Уже начинало темнеть, когда мы поспешно двинулись в путь. В хаосе эвакуации наше начальство не сумело раздобыть достаточно подвод, достали только две, на которые погрузили вещи. Наши десять конвоиров с винтовками шли, как и мы, пешком, чем были недовольны. Потом к нам присоединили еще арестованного. Это оказался молодой красный офицер одетый в черное, а в прошлом, как выпытали большевики он был царским офицером. Его на окраине города встретила жена и теща, принесли ему узелки с пищей и вещами на дорогу. Конвоиры не препятствовали. Видно было, что они относились к нему иначе чем к другим арестованным, может быть потому что он был родом из Рыльска, как многие конвоиры. Во всяком случае он был на привилегированном положении. С ним нас вышло из Рыльска всего 18 человек. Большинство арестованных — мужички, жители Рыльска и сел прифронтовой полосы. В общем "кубанцы" постарались!
Мы продвигались быстрым ходом, конвоиры нас непрерывно торопили. Часам к десяти вечера в юго-западном направлении, сзади нас, стала слышна отдаленная артиллерийская канонада. Вспыхнуло багровое зарево пожара. Конвоиры кричали меж собой, что горят какие-то большевистские склады. К утру подошли к какой-то деревне. Расположились отдыхать на открытом воздухе. Было холодно. Дремали. Конвою удалось достать подводы, и в дальнейшем нам не пришлось идти пешком. В общем, мы двигались вперед следующим образом. Впереди на своих подводах наше "начальство", "штаб" Военно-конторльного пункта из 5–6 человек. Мы его мало видели. Далее мы: на каждой подводе по двое арестованных, впереди возница-мужик, сзади конвоир с винтовкой.

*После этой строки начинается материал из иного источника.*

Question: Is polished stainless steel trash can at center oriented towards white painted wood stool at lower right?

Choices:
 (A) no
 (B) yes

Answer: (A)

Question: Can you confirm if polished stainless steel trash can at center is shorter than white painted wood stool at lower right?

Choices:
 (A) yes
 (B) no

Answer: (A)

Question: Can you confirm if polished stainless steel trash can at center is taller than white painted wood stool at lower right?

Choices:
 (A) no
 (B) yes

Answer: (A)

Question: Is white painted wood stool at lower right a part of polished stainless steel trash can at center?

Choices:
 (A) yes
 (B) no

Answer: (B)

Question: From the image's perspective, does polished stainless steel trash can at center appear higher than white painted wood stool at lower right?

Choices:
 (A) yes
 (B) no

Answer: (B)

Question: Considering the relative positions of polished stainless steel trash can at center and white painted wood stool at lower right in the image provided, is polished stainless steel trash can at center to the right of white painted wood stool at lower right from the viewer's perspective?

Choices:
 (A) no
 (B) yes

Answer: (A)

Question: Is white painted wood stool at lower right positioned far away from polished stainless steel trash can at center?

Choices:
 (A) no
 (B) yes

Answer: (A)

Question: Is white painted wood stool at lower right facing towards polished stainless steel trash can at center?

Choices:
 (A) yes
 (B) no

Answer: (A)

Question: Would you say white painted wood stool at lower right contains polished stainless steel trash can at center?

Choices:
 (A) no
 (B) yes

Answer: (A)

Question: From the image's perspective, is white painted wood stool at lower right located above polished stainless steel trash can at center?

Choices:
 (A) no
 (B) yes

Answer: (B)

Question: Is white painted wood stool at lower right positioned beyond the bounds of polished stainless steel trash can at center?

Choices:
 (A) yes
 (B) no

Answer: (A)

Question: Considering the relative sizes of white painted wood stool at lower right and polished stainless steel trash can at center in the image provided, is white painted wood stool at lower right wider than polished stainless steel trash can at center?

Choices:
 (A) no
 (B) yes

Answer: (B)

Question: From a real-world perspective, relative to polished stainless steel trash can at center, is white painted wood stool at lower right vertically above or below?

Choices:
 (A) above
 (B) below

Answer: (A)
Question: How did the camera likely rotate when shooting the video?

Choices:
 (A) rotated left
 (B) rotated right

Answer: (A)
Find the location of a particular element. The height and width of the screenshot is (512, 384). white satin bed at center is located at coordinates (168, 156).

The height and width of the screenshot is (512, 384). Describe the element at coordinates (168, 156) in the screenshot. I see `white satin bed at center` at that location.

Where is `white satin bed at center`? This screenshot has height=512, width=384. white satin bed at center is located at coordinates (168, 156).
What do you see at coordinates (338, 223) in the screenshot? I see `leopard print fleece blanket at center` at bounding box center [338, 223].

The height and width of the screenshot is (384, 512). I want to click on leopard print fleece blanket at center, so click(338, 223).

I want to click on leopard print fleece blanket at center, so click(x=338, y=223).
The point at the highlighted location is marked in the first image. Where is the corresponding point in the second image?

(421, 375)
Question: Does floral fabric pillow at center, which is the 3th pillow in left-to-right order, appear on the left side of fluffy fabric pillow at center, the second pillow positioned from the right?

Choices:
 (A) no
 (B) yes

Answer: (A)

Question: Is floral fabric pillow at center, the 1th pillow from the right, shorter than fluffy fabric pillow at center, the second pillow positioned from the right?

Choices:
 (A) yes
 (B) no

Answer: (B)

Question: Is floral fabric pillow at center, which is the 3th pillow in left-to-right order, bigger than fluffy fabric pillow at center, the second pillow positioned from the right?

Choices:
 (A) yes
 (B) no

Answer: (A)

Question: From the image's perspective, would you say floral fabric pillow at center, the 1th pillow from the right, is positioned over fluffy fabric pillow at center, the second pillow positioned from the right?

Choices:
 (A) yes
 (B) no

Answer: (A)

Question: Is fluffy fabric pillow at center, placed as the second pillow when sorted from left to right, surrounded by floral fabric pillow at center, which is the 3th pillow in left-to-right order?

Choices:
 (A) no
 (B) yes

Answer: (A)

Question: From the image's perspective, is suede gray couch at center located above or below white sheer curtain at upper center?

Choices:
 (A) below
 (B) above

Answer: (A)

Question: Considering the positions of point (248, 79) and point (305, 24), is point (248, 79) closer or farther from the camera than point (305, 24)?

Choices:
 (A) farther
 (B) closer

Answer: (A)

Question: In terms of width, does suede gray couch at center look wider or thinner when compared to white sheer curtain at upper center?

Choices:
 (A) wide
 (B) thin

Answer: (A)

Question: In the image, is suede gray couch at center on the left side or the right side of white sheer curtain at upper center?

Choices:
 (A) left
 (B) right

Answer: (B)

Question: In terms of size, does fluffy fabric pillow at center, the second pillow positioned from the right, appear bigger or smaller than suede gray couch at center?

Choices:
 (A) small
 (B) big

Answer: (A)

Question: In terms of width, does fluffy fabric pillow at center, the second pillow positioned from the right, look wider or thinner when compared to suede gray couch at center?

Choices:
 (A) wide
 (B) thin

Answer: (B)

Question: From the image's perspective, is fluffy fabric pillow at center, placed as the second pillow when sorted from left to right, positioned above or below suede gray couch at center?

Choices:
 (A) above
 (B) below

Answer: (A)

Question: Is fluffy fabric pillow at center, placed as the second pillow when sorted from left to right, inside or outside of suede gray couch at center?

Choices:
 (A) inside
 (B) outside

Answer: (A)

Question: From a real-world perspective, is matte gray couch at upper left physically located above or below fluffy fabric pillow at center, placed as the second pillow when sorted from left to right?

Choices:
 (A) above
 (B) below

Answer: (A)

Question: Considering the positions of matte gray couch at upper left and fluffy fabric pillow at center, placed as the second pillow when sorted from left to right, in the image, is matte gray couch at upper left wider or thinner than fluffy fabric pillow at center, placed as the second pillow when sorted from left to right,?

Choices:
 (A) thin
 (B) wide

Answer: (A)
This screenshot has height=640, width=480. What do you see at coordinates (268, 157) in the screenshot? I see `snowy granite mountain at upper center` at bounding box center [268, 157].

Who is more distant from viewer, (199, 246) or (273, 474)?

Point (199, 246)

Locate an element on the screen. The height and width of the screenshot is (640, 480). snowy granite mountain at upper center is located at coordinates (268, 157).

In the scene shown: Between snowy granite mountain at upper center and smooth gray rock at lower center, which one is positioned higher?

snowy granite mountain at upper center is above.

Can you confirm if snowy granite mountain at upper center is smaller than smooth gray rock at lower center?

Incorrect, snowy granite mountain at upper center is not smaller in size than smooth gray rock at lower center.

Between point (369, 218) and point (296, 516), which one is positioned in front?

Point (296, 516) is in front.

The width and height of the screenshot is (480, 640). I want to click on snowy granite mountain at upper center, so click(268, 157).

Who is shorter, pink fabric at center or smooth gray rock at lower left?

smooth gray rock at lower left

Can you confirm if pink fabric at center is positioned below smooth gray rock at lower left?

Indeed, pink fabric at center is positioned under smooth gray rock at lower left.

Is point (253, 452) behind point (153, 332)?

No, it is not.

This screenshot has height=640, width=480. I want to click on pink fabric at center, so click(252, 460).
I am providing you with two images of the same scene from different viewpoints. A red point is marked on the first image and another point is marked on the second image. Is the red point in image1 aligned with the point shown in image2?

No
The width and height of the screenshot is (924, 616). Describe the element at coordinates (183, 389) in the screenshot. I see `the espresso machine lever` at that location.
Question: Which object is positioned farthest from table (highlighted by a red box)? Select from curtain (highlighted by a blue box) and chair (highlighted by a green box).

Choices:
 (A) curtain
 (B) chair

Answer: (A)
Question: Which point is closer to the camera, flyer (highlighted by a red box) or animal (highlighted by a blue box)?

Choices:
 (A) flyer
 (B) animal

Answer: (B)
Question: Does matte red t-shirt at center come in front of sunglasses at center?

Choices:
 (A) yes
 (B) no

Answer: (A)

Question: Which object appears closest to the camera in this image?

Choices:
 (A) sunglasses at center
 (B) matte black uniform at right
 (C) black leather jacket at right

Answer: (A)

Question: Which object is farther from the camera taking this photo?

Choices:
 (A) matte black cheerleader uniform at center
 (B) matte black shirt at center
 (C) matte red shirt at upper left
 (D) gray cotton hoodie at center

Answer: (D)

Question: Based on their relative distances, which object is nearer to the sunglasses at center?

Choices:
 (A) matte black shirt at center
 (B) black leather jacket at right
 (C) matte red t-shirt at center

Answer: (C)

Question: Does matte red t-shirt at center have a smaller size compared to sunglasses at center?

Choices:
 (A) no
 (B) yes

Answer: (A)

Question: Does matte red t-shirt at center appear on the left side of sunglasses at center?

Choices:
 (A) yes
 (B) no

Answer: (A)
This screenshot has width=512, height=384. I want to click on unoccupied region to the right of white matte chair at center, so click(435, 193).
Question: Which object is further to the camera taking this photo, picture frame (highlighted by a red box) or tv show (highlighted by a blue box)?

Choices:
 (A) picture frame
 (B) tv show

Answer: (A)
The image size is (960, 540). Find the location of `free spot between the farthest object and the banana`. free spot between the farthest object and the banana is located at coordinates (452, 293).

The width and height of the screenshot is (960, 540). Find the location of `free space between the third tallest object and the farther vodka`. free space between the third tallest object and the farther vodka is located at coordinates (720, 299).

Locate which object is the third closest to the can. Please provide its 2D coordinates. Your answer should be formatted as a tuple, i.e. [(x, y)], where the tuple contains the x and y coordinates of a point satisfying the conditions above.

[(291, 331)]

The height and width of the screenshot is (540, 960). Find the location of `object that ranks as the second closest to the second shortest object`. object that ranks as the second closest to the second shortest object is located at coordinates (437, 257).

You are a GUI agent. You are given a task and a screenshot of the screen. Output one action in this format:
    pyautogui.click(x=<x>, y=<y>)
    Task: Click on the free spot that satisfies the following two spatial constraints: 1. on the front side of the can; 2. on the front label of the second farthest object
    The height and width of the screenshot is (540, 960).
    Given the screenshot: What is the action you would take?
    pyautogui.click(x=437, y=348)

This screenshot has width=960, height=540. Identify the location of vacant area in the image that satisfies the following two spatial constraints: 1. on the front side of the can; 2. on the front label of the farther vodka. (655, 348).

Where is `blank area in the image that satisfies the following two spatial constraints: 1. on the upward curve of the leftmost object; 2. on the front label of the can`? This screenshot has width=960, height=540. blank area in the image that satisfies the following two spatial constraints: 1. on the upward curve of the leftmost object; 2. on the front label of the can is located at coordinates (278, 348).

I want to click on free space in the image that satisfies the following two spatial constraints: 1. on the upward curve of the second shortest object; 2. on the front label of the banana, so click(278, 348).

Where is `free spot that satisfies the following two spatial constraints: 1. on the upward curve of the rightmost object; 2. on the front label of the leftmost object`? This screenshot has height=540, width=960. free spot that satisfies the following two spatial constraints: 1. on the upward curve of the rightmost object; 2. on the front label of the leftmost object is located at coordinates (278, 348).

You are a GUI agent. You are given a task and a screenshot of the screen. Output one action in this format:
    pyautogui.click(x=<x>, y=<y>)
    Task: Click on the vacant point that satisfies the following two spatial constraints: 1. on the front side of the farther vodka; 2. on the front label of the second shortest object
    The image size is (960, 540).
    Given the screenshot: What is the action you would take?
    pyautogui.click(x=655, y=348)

Эвакуировать нас в южном направлении по железной дороге через Коренево и Льгов было, очевидно, невозможно, так как этот путь был уже отрезан Белой армией. По ночам останавливались в деревнях, где нам старались подыскать отдельное пустое помещение, которое легко охранять. Помню ночлег в селе Береза на полпути. Видно было по всему, что это было большое барское имение. Постройки экономии. На ночлег нас закрыли в большом пустом сарае. Слышу как конвоир-матрос с надписью на фуражке "красный террор" разговаривает с молодым крестьянином, отпиравшим нам сарай. "Это чье имение?" — "Волжиным"[19]. — "А что, вы их конечно убили?" — "Нет", — отвечает крестьянин. "Ну и жаль, их всех надо расстреливать", — с озлоблением говорит матрос, — а еще лучше со всеми детьми. А то вырастут и захотят свое обратно получить. Зачем вы их не убили?" — "Да они уехали, скрылись". После этого поучительного разговора нас заперли на ночь в сарай наружным замком.